Roberts started August Mission in 2021 as the situation in Afghanistan was deteriorating due to the U.S. removing its military operations after 20 years of occupation. Having been deployed in Afghanistan, Roberts wanted to find a way to help people fleeing violence. He spoke with friends, including former military members, about how best to structure the organization.
One of August Mission’s early focuses was born after Roberts helped his former interpreter become a U.S. citizen and discovered that other members of the interpreter’s family faced immense legal hurdles as they tried to leave Afghanistan. August Mission would help process paperwork for visa and asylum applications.
When Russia invaded Ukraine, Roberts focused on ways the organization could help there, too. But the war in Ukraine presented a different problem: donated supplies were piling up at the Polish border because they had been organized and shipped without clear plans.
Roberts decided to use his logistics background to focus on delivering these supplies rather than just gathering them. His organization started to lead trips carrying materials from the border into affected areas of Ukraine for distribution.
"Success is us having this meeting for me because what I wanted to do was move the needle for Ukraine beyond what I could do. [The delegation] was hugely successful, and now, I have people at the state level that are saying, ‘Hey, we have to pay attention, we have to help.’"
Throughout the past 16 months, Russia’s invasion of Ukraine has pushed 6 million people from their homes to other parts of the country and 8 million to flee entirely, according to U.N. data. Nearly 10,000 Ukrainian civilians, including over 500 children, have been killed. At the same time, U.S. intelligence reports showed that hundreds of thousands of soldiers had been killed in the fighting.
According to news reports, the eastern portion of Ukraine has been leveled, with cities made “uninhabitable,” especially in the winter.
Meanwhile, European companies operating in Ukraine during the conflict—mainly those focused on supplying weapons—have managed to earn a major profit, according to investigative reports from the Kyiv Independent.

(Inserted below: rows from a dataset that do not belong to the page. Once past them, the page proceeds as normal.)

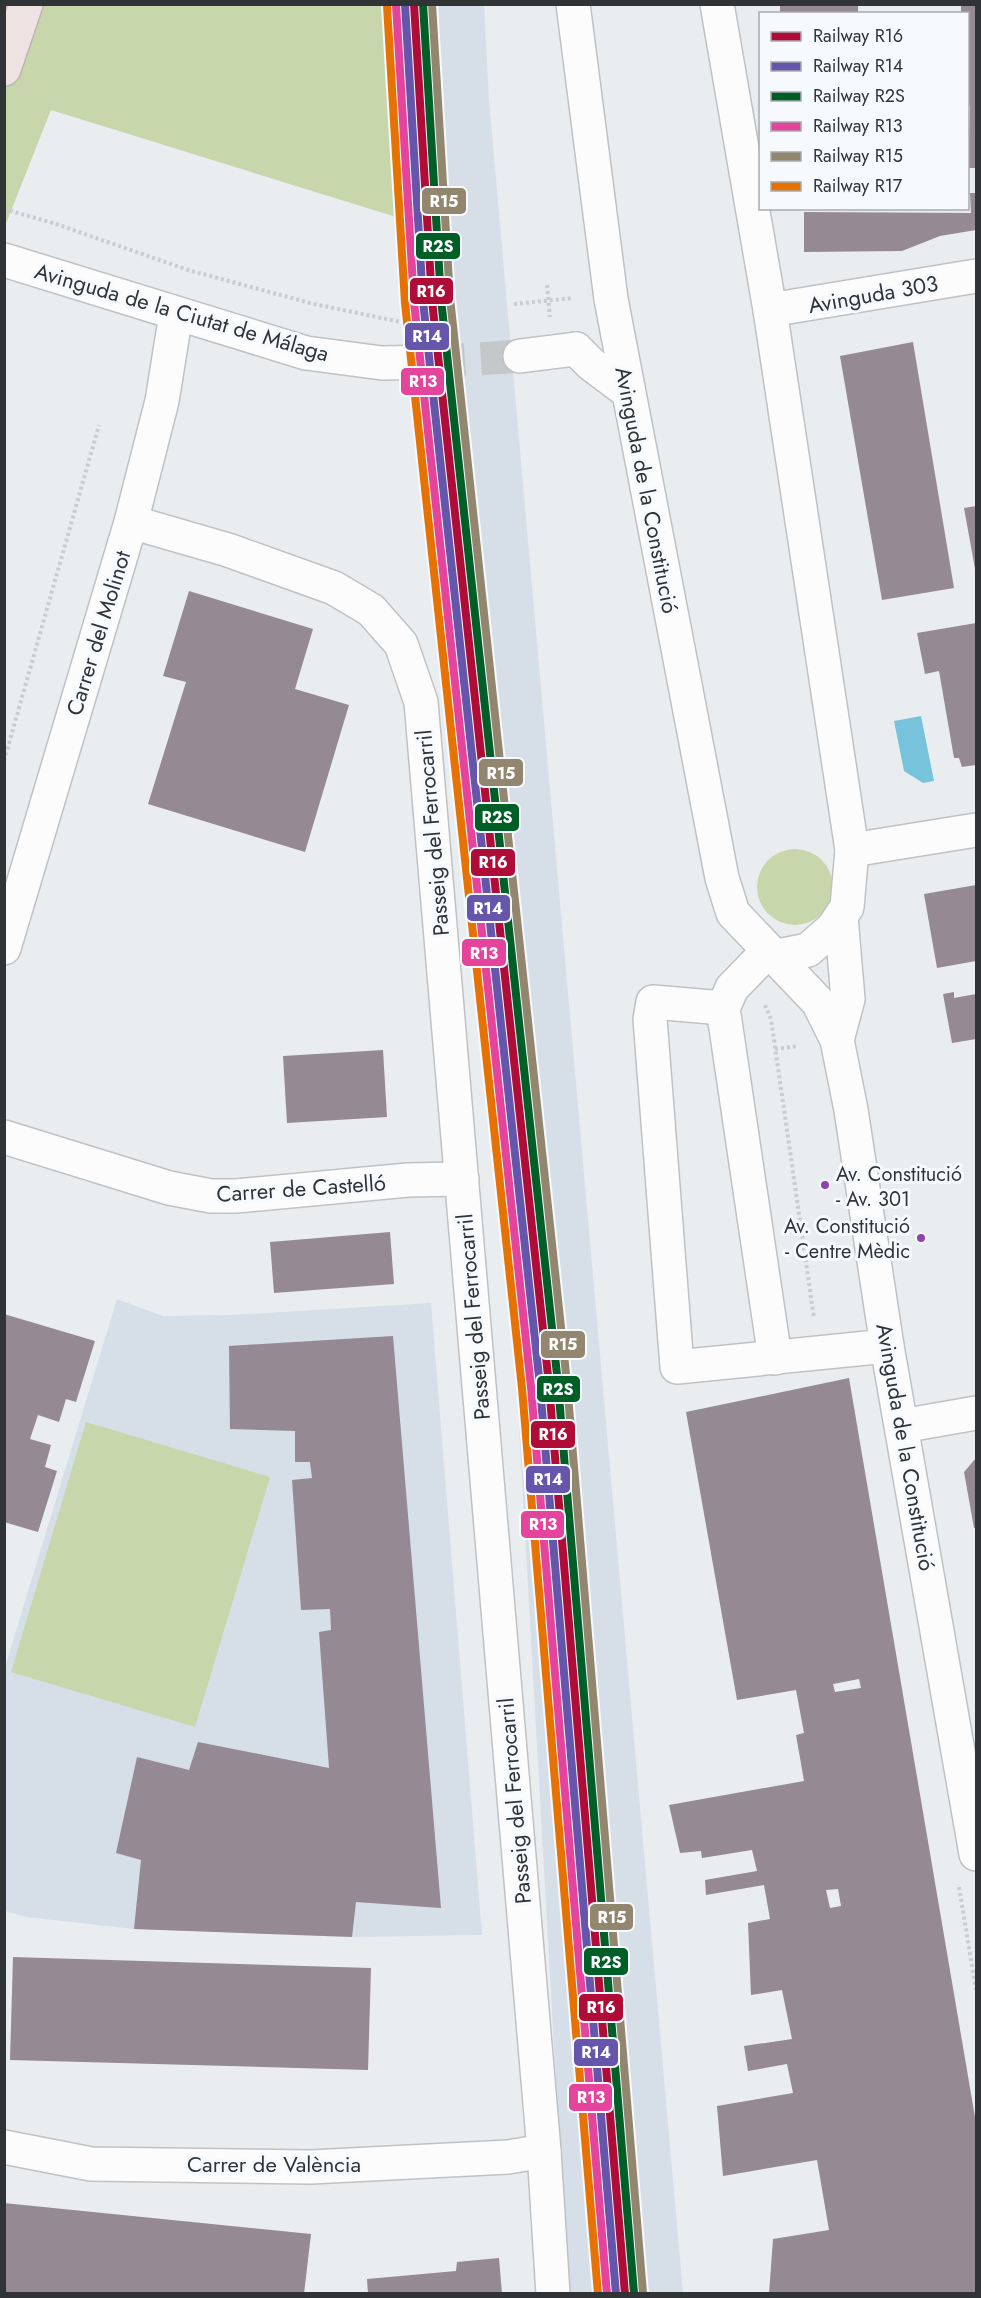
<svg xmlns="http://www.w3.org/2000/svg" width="981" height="2298" font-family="Jost,sans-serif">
<rect width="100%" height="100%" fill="#e9edf0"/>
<g fill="#d6dee7">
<path d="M 404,5 L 484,5 L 489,100 L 683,2293 L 568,2293 L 514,1339 L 432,415 Z"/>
<path d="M 117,1299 L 163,1316 L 232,1315 L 431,1303 L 482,1935 L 352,1937 L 134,1929 L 26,1917 L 5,1911 L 5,1667 Z"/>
</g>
<g fill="#c8d6ac">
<path d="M 5,5 L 386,5 L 396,217 L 51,110 L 5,226 Z"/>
<circle cx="795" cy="887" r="38"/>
<path d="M 86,1422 L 270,1477 L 195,1727 L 11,1672 Z"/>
</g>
<path fill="#77c3db" d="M 921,716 L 934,781 L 923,783 L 904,771 L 894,721 Z"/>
<g fill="#958993" fill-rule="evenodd">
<rect x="780" y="4" width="78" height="10"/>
<path d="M 961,4 L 976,4 L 976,168 L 968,168 L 970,107 L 968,107 L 968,14 L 961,14 Z"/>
<path d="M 970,193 L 976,193 L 976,230 L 940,236 L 902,251 L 804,252 L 804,212 L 971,213 Z"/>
<path d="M 913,342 L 954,588 L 882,600 L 840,356 Z"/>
<path d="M 976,506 L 976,569 L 975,569 L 964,508 Z"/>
<path d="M 189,591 L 313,629 L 295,689 L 349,705 L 305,852 L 148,804 L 186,682 L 163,676 Z"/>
<path d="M 976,623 L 976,765 L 962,767 L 959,758 L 954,758 L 939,671 L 925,674 L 917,633 Z"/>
<path d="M 976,885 L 976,961 L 937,968 L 924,894 Z"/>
<path d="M 954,992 L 954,998 L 976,994 L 976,1039 L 952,1043 L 943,994 Z"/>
<path d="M 383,1050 L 387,1117 L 287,1123 L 283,1056 Z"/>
<path d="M 390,1232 L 394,1284 L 274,1293 L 270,1242 Z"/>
<path d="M 4,1314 L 95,1341 L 76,1402 L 66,1399 L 59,1422 L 38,1415 L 30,1439 L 51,1445 L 45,1467 L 57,1471 L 38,1532 L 4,1522 Z"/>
<path d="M 393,1336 L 441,1908 L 356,1902 L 352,1937 L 134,1929 L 141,1860 L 116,1853 L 137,1757 L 189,1770 L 198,1742 L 329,1768 L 319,1632 L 331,1630 L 330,1609 L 301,1610 L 292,1480 L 312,1478 L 310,1462 L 295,1462 L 295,1431 L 230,1429 L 229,1346 Z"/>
<path d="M 849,1378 L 976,2123 L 976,2294 L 769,2294 L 773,2239 L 829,2230 L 817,2160 L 723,2176 L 717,2106 L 793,2093 L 787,2064 L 748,2071 L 744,2046 L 792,2039 L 782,1990 L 751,1995 L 748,1923 L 770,1919 L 764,1885 L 706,1895 L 705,1880 L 757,1871 L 752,1850 L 702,1858 L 701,1851 L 680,1853 L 669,1805 L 804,1781 L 796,1735 L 804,1733 L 796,1690 L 737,1700 L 686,1412 ZM 859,1679 L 861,1688 L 835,1692 L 833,1684 ZM 838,1889 L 841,1906 L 830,1908 L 826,1890 Z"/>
<path d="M 976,1458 L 976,1528 L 974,1528 L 964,1472 Z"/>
<path d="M 13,1957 L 371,1968 L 368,2070 L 10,2060 Z"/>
<path d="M 4,2203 L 311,2234 L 304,2294 L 4,2294 Z"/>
<path d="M 499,2258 L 502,2294 L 368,2294 L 367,2279 L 456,2271 L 457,2262 Z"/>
</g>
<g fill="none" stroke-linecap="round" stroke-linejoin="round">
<path stroke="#c4c8cb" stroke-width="33" stroke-dasharray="33 16" stroke-linecap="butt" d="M 432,362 L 520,356"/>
<defs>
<g id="minor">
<path d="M 573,4 L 611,299 L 722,878 L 733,913 L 818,1002 L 837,1040 L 851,1110 L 887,1346 L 976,1854"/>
<path d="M 717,4 L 770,310 L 852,850 L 847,907 L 833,928 L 808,950 L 773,957"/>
<path d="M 4,260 L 306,353 L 382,363 L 432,362"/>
<path d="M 770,310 L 976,276"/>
<path d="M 576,349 L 591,364 L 627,391"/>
<path d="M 520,356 L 576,349"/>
<path d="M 131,522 L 228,550 L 334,588 L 371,610 L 401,644 L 421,702 L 544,2151 L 553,2294"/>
<path d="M 852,850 L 976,830"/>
<path d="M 4,948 L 131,522 L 162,401 L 176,314"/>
<path d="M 768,951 L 732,988 L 723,1008 L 775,1358"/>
<path d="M 723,1008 L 653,1002 L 650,1019 L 677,1367 L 887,1346"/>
<path d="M 837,1040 L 848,999 L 841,917"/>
<path d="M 4,1137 L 169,1188 L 211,1196 L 236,1196 L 408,1180 L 462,1179"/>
<path d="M 902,1426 L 976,1413"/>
<path d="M 4,2147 L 91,2164 L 311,2167 L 508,2157 L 544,2151"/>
</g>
<path id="highway" d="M 4,69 L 26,4"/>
</defs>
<use href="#minor" stroke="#bfc2c4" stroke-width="36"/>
<use href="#highway" stroke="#c0b4b5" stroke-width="36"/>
<g stroke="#cbccce" stroke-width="4" stroke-dasharray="3 3" stroke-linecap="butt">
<path d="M 4,209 L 53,223 L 188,270 L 314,304 L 406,323"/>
<path d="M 547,285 L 550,317"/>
<path d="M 514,304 L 573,298"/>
<path d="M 4,761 L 99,425"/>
<path d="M 765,1005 L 771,1019 L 814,1318"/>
<path d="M 775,1049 L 798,1046"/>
<path d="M 959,1887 L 976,1990"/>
</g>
<use href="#minor" stroke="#fcfcfd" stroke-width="33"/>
<use href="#highway" stroke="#eee2e2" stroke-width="33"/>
<defs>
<path id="rail-1" d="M 414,4 L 432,300 L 549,1385 L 625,2294"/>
<path id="rail-2" d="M 405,5 L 423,301 L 540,1386 L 616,2294"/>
<path id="rail-3" d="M 423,4 L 441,299 L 558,1384 L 634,2293"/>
<path id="rail-4" d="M 396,5 L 414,302 L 531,1387 L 607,2294"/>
<path id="rail-5" d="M 432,4 L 450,298 L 567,1383 L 643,2293"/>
<path id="rail-6" d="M 387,6 L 405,303 L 522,1388 L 598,2294"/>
</defs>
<use href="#rail-1" stroke="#f6fafe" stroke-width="12"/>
<use href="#rail-2" stroke="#f6fafe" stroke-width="12"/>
<use href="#rail-3" stroke="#f6fafe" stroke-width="12"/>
<use href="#rail-4" stroke="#f6fafe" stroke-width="12"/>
<use href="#rail-5" stroke="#f6fafe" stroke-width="12"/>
<use href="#rail-6" stroke="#f6fafe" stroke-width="12"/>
<use href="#rail-1" stroke="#af0d38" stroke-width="8"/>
<use href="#rail-2" stroke="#6556ac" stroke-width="8"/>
<use href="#rail-3" stroke="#005f27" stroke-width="8"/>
<use href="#rail-4" stroke="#e5449c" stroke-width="8"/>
<use href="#rail-5" stroke="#93866e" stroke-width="8"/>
<use href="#rail-6" stroke="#e77204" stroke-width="8"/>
</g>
<g fill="#8e44ad" stroke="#f6fafe" stroke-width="2">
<circle cx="825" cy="1185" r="5"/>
<circle cx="921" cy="1238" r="5"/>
</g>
<g text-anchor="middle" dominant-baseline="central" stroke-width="6" stroke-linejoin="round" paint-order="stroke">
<g font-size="20" fill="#313436" stroke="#f6fafe" text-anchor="start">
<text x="836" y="1174">Av. Constitució<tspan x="836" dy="25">- Av. 301</tspan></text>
<text x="910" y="1226" text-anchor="end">Av. Constitució<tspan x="910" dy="25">- Centre Mèdic</tspan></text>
</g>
<g font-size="22" fill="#313436" stroke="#f6fafe">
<text transform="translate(873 294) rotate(-10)">Avinguda 303</text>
<text transform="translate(182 312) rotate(16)">Avinguda de la Ciutat de Málaga</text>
<text transform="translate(647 490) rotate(79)">Avinguda de la Constitució</text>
<text transform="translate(98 633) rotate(-73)">Carrer del Molinot</text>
<text transform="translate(432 833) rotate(-95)">Passeig del Ferrocarril</text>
<text transform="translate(301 1188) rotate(-4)">Carrer de Castelló</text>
<text transform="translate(473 1317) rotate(-95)">Passeig del Ferrocarril</text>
<text transform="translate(906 1447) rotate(80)">Avinguda de la Constitució</text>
<text transform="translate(514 1801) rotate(-95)">Passeig del Ferrocarril</text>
<text x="274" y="2164">Carrer de València</text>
</g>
</g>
<g stroke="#f6fafe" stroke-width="2">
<rect x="421" y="187" width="46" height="28" rx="6" fill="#93866e"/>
<rect x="415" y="232" width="46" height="28" rx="6" fill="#005f27"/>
<rect x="409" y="277" width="45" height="28" rx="6" fill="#af0d38"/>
<rect x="404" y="322" width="46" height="29" rx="6" fill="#6556ac"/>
<rect x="400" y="367" width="45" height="29" rx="6" fill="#e5449c"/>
<rect x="478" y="758" width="46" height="29" rx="6" fill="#93866e"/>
<rect x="474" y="803" width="46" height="29" rx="6" fill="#005f27"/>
<rect x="470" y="848" width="46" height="29" rx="6" fill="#af0d38"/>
<rect x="466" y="894" width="45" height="28" rx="6" fill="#6556ac"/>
<rect x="461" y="938" width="46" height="29" rx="6" fill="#e5449c"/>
<rect x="540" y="1330" width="46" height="29" rx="6" fill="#93866e"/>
<rect x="536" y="1375" width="45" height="28" rx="6" fill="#005f27"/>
<rect x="530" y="1420" width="46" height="29" rx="6" fill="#af0d38"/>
<rect x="525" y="1465" width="46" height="29" rx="6" fill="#6556ac"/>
<rect x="520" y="1510" width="45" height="29" rx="6" fill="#e5449c"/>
<rect x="589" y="1903" width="45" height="28" rx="6" fill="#93866e"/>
<rect x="583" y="1947" width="46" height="29" rx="6" fill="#005f27"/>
<rect x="578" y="1993" width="46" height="29" rx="6" fill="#af0d38"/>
<rect x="573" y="2038" width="46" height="29" rx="6" fill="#6556ac"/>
<rect x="568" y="2083" width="45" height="29" rx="6" fill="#e5449c"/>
</g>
<g font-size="16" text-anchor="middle" font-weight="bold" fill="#fff">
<text x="444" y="207">R15</text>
<text x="438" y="252">R2S</text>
<text x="431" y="297">R16</text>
<text x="427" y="342">R14</text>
<text x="423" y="387">R13</text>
<text x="501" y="779">R15</text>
<text x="497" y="823">R2S</text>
<text x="493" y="868">R16</text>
<text x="488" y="914">R14</text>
<text x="484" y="959">R13</text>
<text x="563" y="1350">R15</text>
<text x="558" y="1395">R2S</text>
<text x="553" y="1440">R16</text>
<text x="548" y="1485">R14</text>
<text x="543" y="1530">R13</text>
<text x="612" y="1923">R15</text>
<text x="606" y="1968">R2S</text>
<text x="601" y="2013">R16</text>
<text x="596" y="2058">R14</text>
<text x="591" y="2103">R13</text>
</g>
<rect width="981" height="2298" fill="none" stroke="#313436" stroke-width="12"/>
<rect x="759" y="12" width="210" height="198" fill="#f6fafe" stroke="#a7abae" stroke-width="1.5"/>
<rect x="771" y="32" width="30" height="9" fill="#af0d38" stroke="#a7abae" stroke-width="1.5"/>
<text x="813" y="42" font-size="18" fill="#313436">Railway R16</text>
<rect x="771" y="62" width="30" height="9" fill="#6556ac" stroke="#a7abae" stroke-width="1.5"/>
<text x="813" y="72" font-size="18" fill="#313436">Railway R14</text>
<rect x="771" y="92" width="30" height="9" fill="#005f27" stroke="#a7abae" stroke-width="1.5"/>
<text x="813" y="102" font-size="18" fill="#313436">Railway R2S</text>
<rect x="771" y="122" width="30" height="9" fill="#e5449c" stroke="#a7abae" stroke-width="1.5"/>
<text x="813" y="132" font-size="18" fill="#313436">Railway R13</text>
<rect x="771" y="152" width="30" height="9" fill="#93866e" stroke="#a7abae" stroke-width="1.5"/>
<text x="813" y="162" font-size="18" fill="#313436">Railway R15</text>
<rect x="771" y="182" width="30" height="9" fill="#e77204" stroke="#a7abae" stroke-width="1.5"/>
<text x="813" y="192" font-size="18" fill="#313436">Railway R17</text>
</svg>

As the war surged, dealers dramatically increased their prices.
It was in this environment that supplies began to pile up at the Polish border. Internationally, people began to send money or gather materials for Ukraine. But these efforts didn’t achieve their intended effect, according to non-governmental organizations (NGOs) in Ukraine. In 2022, Ukrainian civil society organizations wrote an open letter to the international NGO community accusing them of operating overly bureaucratic and mismanaged relief efforts.
During this time, Roberts was leading a trip of U.S. volunteers to bring supplies inside the war zone to reach hospitals and impacted communities. But he noticed another problem with the approach.
“The volunteers were great because they would become advocates for our organization,” he says. “But we could do it much cheaper by hiring local people … and they needed the work anyway.”
It’s precisely this balance that led Roberts to question the effectiveness of fundraising as a method of aid distribution.
“Coming from an operational background, I’m focused on doing the thing, whatever that is,” Roberts says, “but the accounting is equally important, and so is the marketing … you have to communicate effectively to your donors.”
This tension limited August Mission’s ability to provide relief. “It was killing me that we couldn’t respond,” he says.
The recent delegation for Roberts was a step in a new direction to deal with this tension. Making connections was the focus. Roberts built on his organization’s current contacts by leveraging political contacts from WTC and the state of Utah.
“I think we’re hitting donor fatigue. I think we’re hitting news cycle fatigue. It’s not as front on people’s minds,” Roberts says. “What we did with the trade delegation these last two weeks was an effort to re-energize the focus on Ukraine.”